======== Provided information ========

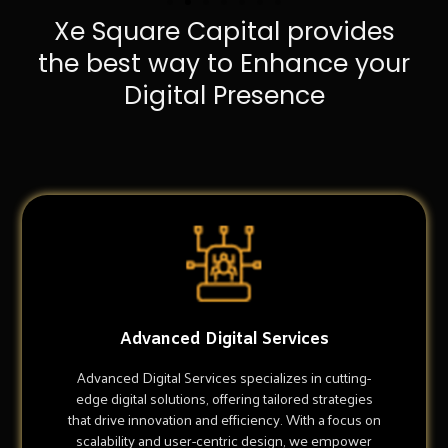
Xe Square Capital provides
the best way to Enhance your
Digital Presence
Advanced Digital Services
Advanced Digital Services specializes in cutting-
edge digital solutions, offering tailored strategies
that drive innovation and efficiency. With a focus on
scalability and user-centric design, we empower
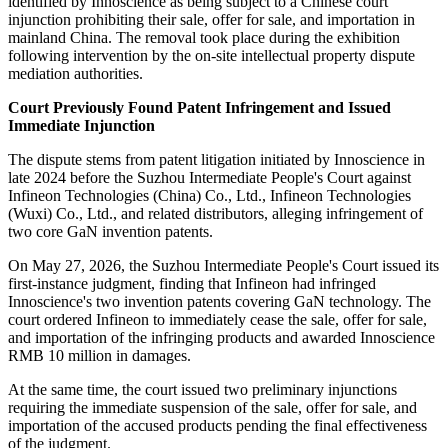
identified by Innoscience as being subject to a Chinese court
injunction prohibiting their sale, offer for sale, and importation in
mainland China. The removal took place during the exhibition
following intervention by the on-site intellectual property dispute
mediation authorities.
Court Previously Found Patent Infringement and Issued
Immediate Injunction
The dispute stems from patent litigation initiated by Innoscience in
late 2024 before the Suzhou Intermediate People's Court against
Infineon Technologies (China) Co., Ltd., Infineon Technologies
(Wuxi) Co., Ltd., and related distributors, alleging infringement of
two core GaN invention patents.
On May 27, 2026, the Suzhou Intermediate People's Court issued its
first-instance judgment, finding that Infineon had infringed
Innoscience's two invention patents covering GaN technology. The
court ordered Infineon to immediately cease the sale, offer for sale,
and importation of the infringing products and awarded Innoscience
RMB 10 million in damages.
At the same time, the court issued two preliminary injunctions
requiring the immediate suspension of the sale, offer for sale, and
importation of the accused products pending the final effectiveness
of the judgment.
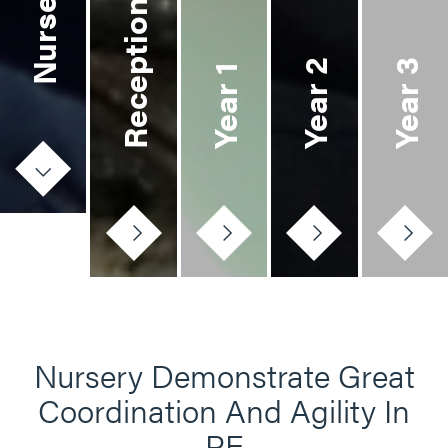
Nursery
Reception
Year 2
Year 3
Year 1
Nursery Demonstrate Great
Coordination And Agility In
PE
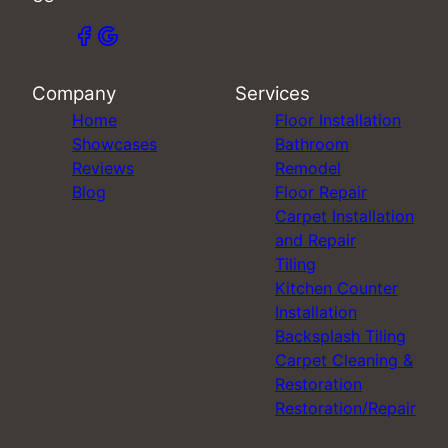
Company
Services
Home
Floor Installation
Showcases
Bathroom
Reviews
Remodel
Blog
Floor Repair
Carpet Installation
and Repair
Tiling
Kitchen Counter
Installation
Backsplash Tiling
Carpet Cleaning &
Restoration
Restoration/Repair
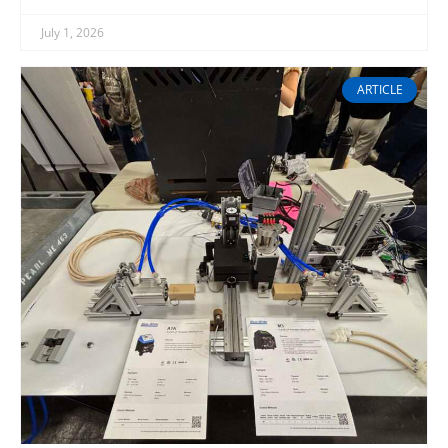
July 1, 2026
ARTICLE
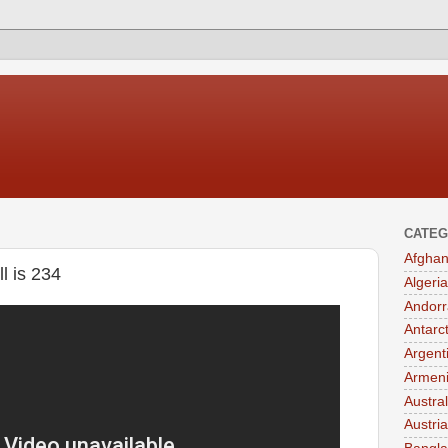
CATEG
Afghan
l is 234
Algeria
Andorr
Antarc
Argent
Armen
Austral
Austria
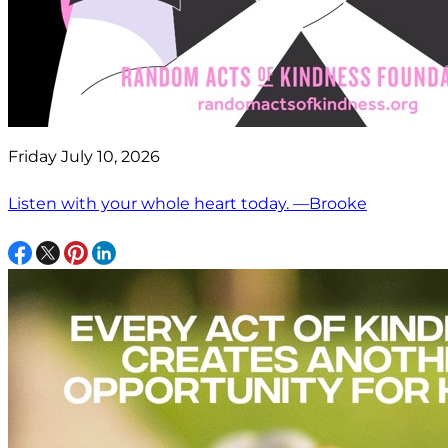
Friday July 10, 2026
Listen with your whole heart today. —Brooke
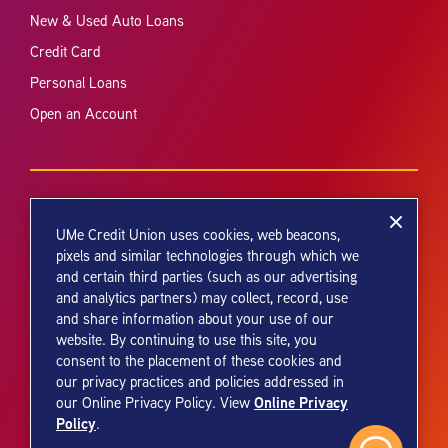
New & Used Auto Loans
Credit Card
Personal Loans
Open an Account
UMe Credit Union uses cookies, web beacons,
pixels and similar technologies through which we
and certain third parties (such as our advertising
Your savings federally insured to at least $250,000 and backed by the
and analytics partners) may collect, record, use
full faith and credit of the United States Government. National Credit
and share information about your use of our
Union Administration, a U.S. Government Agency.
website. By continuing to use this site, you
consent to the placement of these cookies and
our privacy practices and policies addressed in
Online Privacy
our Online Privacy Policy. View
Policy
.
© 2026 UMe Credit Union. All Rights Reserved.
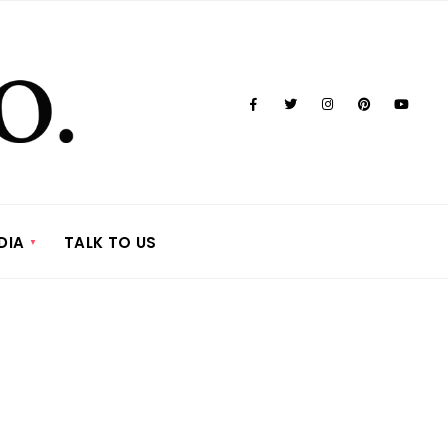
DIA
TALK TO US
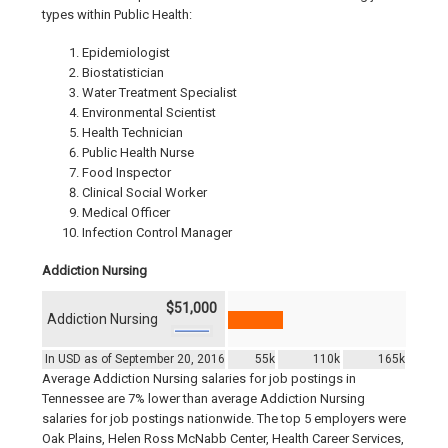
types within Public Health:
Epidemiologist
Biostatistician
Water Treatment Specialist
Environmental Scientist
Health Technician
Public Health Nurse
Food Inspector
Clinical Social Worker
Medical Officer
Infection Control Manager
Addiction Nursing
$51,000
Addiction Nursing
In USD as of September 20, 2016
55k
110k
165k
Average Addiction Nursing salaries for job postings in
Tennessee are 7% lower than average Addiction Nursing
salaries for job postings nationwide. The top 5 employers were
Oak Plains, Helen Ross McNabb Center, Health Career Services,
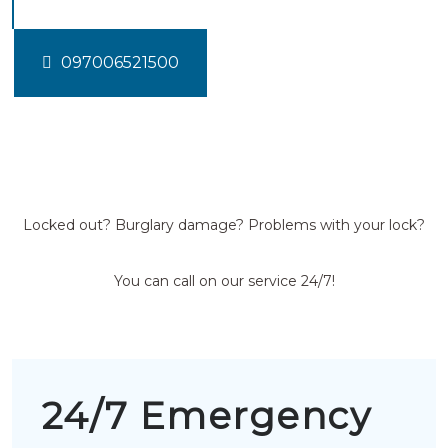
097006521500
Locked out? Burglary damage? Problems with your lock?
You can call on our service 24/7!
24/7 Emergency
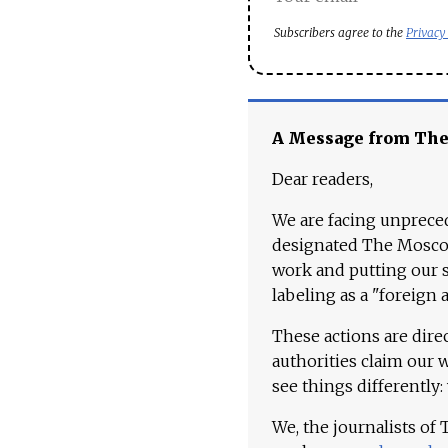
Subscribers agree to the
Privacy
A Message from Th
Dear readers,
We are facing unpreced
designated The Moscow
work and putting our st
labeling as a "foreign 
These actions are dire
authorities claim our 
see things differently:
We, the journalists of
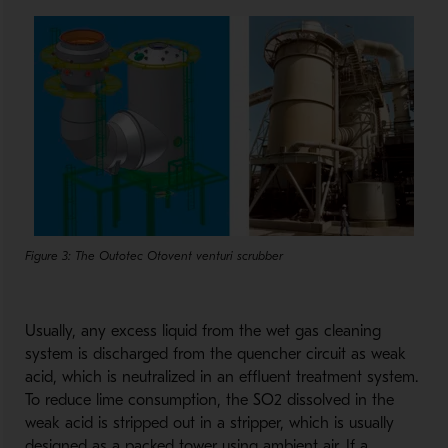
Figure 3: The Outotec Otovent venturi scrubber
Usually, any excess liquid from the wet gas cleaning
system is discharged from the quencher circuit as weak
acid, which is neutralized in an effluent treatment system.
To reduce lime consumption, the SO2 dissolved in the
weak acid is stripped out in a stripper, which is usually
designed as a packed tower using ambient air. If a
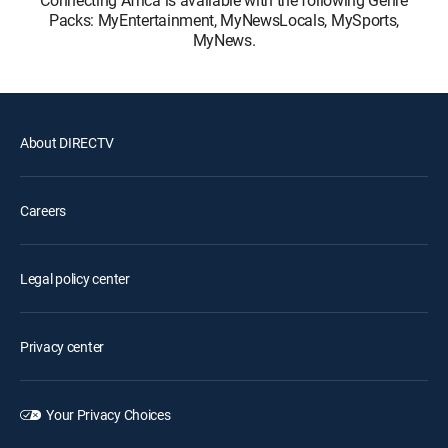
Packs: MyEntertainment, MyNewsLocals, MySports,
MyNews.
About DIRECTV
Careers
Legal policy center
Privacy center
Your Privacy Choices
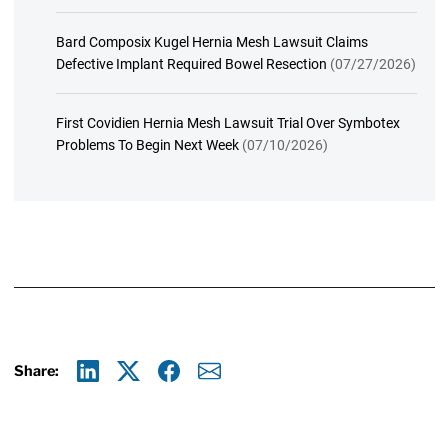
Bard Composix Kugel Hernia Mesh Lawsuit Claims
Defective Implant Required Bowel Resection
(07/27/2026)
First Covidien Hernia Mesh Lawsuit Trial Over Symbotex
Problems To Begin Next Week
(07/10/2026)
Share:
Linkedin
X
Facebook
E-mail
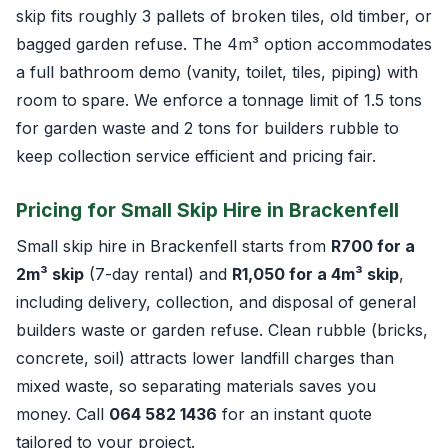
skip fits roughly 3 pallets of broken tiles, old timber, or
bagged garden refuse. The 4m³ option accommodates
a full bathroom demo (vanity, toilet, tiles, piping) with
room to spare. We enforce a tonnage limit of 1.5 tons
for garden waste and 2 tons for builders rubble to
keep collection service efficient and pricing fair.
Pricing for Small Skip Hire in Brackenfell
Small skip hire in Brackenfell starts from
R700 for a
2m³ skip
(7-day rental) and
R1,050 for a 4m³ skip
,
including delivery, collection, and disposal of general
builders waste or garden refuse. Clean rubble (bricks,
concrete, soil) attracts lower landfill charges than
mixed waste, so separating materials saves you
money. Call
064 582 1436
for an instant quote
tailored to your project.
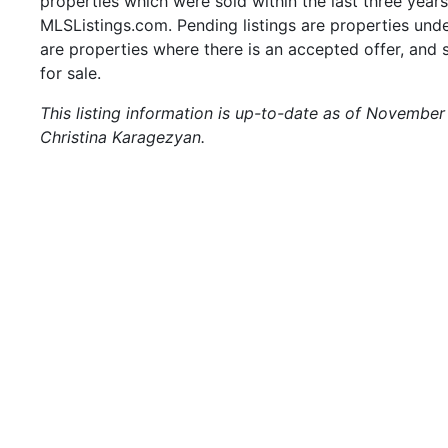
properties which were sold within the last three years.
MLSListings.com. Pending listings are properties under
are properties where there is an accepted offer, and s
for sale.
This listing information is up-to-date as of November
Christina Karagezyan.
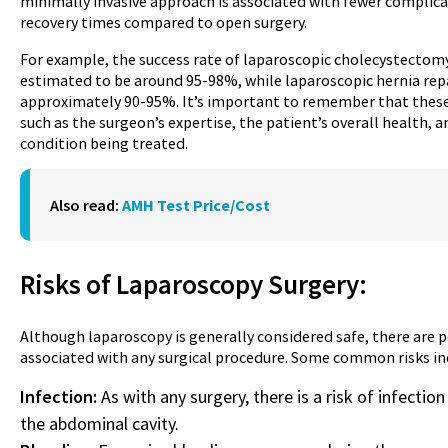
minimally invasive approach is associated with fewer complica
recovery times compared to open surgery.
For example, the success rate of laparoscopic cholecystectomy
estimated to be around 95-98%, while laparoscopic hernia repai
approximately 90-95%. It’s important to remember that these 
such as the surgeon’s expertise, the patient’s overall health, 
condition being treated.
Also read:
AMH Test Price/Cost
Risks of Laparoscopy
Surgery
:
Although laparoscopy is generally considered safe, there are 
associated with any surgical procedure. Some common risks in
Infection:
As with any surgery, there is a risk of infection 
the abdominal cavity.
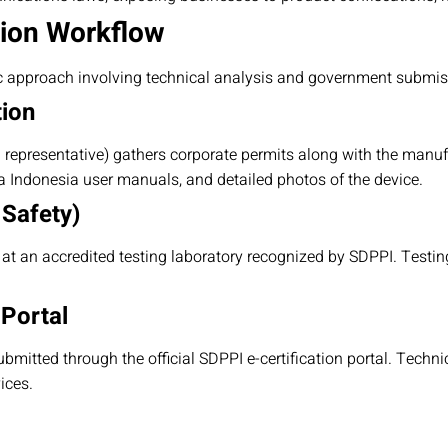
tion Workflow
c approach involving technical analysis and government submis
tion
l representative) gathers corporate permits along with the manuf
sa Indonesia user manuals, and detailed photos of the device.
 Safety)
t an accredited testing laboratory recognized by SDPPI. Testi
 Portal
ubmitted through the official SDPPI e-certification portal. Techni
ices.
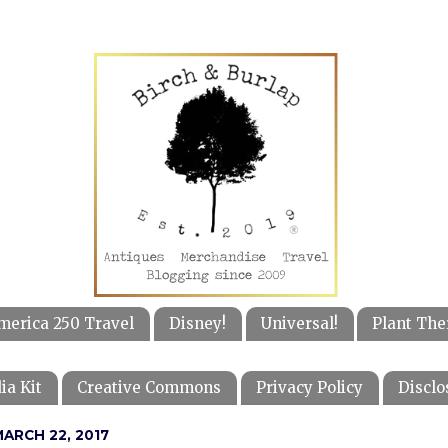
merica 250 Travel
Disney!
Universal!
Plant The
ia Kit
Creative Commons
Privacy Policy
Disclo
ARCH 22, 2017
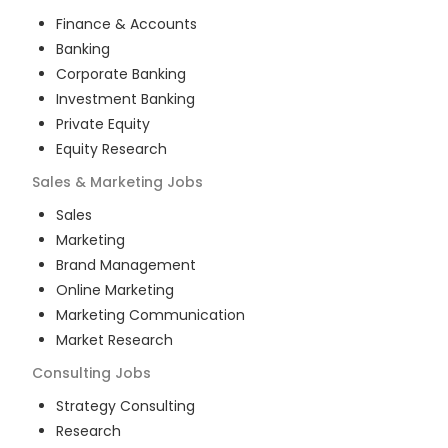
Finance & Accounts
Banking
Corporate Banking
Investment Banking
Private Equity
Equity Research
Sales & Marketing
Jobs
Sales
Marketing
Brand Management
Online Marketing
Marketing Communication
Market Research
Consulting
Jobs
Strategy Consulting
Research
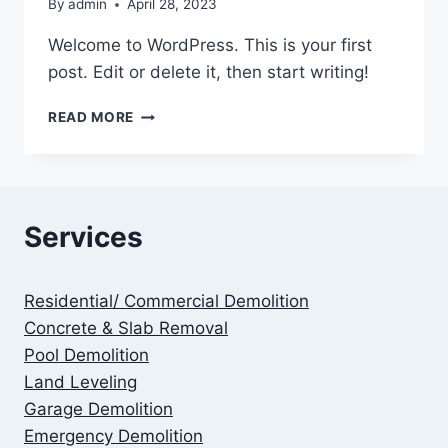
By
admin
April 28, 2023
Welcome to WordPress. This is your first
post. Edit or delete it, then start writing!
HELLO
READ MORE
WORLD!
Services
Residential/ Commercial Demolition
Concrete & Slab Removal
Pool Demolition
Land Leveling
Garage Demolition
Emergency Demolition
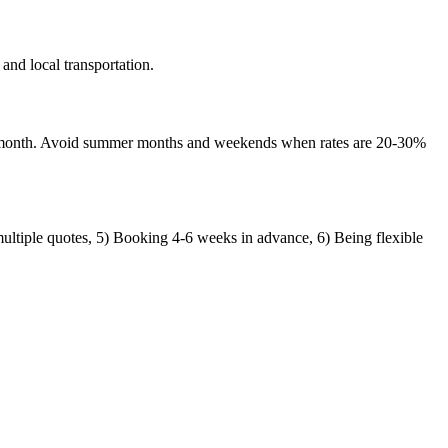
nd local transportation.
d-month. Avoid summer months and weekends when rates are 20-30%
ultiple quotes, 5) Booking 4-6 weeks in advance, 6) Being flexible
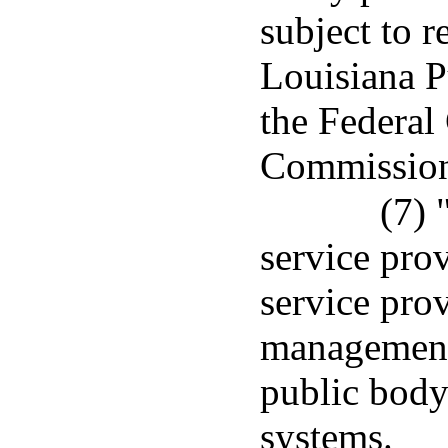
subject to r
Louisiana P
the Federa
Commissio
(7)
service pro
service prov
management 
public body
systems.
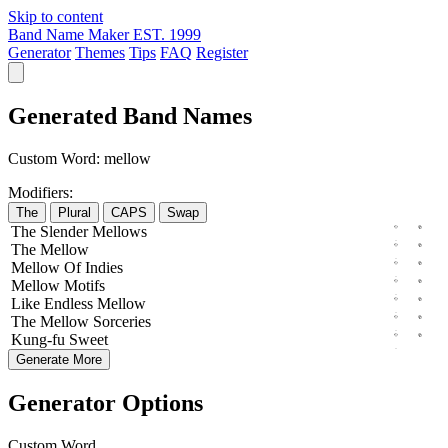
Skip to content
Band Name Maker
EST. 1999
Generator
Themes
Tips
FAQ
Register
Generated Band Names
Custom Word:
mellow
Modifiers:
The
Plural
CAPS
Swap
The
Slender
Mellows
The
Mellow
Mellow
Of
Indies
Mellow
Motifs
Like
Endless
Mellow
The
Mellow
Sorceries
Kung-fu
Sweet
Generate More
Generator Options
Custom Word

========

### To-do item
Copy out all of the lines above word for word, leaving out the pictures.

### Problem solution
Xe Square Capital provides
the best way to Enhance your
Digital Presence
Advanced Digital Services
Advanced Digital Services specializes in cutting-
edge digital solutions, offering tailored strategies
that drive innovation and efficiency. With a focus on
scalability and user-centric design, we empower
identified by Innoscience as being subject to a Chinese court
injunction prohibiting their sale, offer for sale, and importation in
mainland China. The removal took place during the exhibition
following intervention by the on-site intellectual property dispute
mediation authorities.
Court Previously Found Patent Infringement and Issued
Immediate Injunction
The dispute stems from patent litigation initiated by Innoscience in
late 2024 before the Suzhou Intermediate People's Court against
Infineon Technologies (China) Co., Ltd., Infineon Technologies
(Wuxi) Co., Ltd., and related distributors, alleging infringement of
two core GaN invention patents.
On May 27, 2026, the Suzhou Intermediate People's Court issued its
first-instance judgment, finding that Infineon had infringed
Innoscience's two invention patents covering GaN technology. The
court ordered Infineon to immediately cease the sale, offer for sale,
and importation of the infringing products and awarded Innoscience
RMB 10 million in damages.
At the same time, the court issued two preliminary injunctions
requiring the immediate suspension of the sale, offer for sale, and
importation of the accused products pending the final effectiveness
of the judgment.
Nursery
Reception
Year 2
Year 3
Year 1
Nursery Demonstrate Great
Coordination And Agility In
PE
Company
Services
Home
Floor Installation
Showcases
Bathroom
Reviews
Remodel
Blog
Floor Repair
Carpet Installation
and Repair
Tiling
Kitchen Counter
Installation
Backsplash Tiling
Carpet Cleaning &
Restoration
Restoration/Repair
July 1, 2026
ARTICLE
CATEG
Afghan
l is 234
Algeria
Andorr
Antarc
Argent
Armen
Austral
Austria
Friday July 10, 2026
Listen with your whole heart today. —Brooke
New & Used Auto Loans
Credit Card
Personal Loans
Open an Account
UMe Credit Union uses cookies, web beacons,
pixels and similar technologies through which we
and certain third parties (such as our advertising
Your savings federally insured to at least $250,000 and backed by the
and analytics partners) may collect, record, use
full faith and credit of the United States Government. National Credit
and share information about your use of our
Union Administration, a U.S. Government Agency.
website. By continuing to use this site, you
consent to the placement of these cookies and
our privacy practices and policies addressed in
Online Privacy
our Online Privacy Policy. View
Policy
.
© 2026 UMe Credit Union. All Rights Reserved.
DIA
TALK TO US
types within Public Health:
Epidemiologist
Biostatistician
Water Treatment Specialist
Environmental Scientist
Health Technician
Public Health Nurse
Food Inspector
Clinical Social Worker
Medical Officer
Infection Control Manager
Addiction Nursing
$51,000
Addiction Nursing
In USD as of September 20, 2016
55k
110k
165k
Average Addiction Nursing salaries for job postings in
Tennessee are 7% lower than average Addiction Nursing
salaries for job postings nationwide. The top 5 employers were
Oak Plains, Helen Ross McNabb Center, Health Career Services,
097006521500
Locked out? Burglary damage? Problems with your lock?
You can call on our service 24/7!
24/7 Emergency
Subscribers agree to the
Privacy
A Message from Th
Dear readers,
We are facing unpreced
designated The Moscow
work and putting our st
labeling as a "foreign 
These actions are dire
authorities claim our 
see things differently:
We, the journalists of
Figure 3: The Outotec Otovent venturi scrubber
Usually, any excess liquid from the wet gas cleaning
system is discharged from the quencher circuit as weak
acid, which is neutralized in an effluent treatment system.
To reduce lime consumption, the SO2 dissolved in the
weak acid is stripped out in a stripper, which is usually
designed as a packed tower using ambient air. If a
Packs: MyEntertainment, MyNewsLocals, MySports,
MyNews.
About DIRECTV
Careers
Legal policy center
Privacy center
Your Privacy Choices
Bard Composix Kugel Hernia Mesh Lawsuit Claims
Defective Implant Required Bowel Resection
(07/27/2026)
First Covidien Hernia Mesh Lawsuit Trial Over Symbotex
Problems To Begin Next Week
(07/10/2026)
Share:
Linkedin
X
Facebook
E-mail
skip fits roughly 3 pallets of broken tiles, old timber, or
bagged garden refuse. The 4m³ option accommodates
a full bathroom demo (vanity, toilet, tiles, piping) with
room to spare. We enforce a tonnage limit of 1.5 tons
for garden waste and 2 tons for builders rubble to
keep collection service efficient and pricing fair.
Pricing for Small Skip Hire in Brackenfell
Small skip hire in Brackenfell starts from
R700 for a
2m³ skip
(7-day rental) and
R1,050 for a 4m³ skip
,
including delivery, collection, and disposal of general
builders waste or garden refuse. Clean rubble (bricks,
concrete, soil) attracts lower landfill charges than
mixed waste, so separating materials saves you
money. Call
064 582 1436
for an instant quote
tailored to your project.
properties which were sold within the last three years.
MLSListings.com. Pending listings are properties under
are properties where there is an accepted offer, and s
for sale.
This listing information is up-to-date as of November
Christina Karagezyan.
minimally invasive approach is associated with fewer complica
recovery times compared to open surgery.
For example, the success rate of laparoscopic cholecystectomy
estimated to be around 95-98%, while laparoscopic hernia repai
approximately 90-95%. It’s important to remember that these 
such as the surgeon’s expertise, the patient’s overall health, 
condition being treated.
Also read:
AMH Test Price/Cost
Risks of Laparoscopy
Surgery
:
Although laparoscopy is generally considered safe, there are 
associated with any surgical procedure. Some common risks in
Infection:
As with any surgery, there is a risk of infection 
the abdominal cavity.
tion Workflow
c approach involving technical analysis and government submis
tion
l representative) gathers corporate permits along with the manuf
sa Indonesia user manuals, and detailed photos of the device.
 Safety)
t an accredited testing laboratory recognized by SDPPI. Testi
 Portal
ubmitted through the official SDPPI e-certification portal. Techni
ices.
merica 250 Travel
Disney!
Universal!
Plant The
ia Kit
Creative Commons
Privacy Policy
Disclo
ARCH 22, 2017
Finance & Accounts
Banking
Corporate Banking
Investment Banking
Private Equity
Equity Research
Sales & Marketing
Jobs
Sales
Marketing
Brand Management
Online Marketing
Marketing Communication
Market Research
Consulting
Jobs
Strategy Consulting
Research
By
admin
April 28, 2023
Welcome to WordPress. This is your first
post. Edit or delete it, then start writing!
HELLO
READ MORE
WORLD!
Services
Residential/ Commercial Demolition
Concrete & Slab Removal
Pool Demolition
Land Leveling
Garage Demolition
Emergency Demolition
nd local transportation.
d-month. Avoid summer months and weekends when rates are 20-30%
ultiple quotes, 5) Booking 4-6 weeks in advance, 6) Being flexible
subject to r
Louisiana P
the Federa
Commissio
(7)
service pro
service prov
management 
public body
systems.
Skip to content
Band Name Maker
EST. 1999
Generator
Themes
Tips
FAQ
Register
Generated Band Names
Custom Word:
mellow
Modifiers:
The
Plural
CAPS
Swap
The
Slender
Mellows
The
Mellow
Mellow
Of
Indies
Mellow
Motifs
Like
Endless
Mellow
The
Mellow
Sorceries
Kung-fu
Sweet
Generate More
Generator Options
Custom Word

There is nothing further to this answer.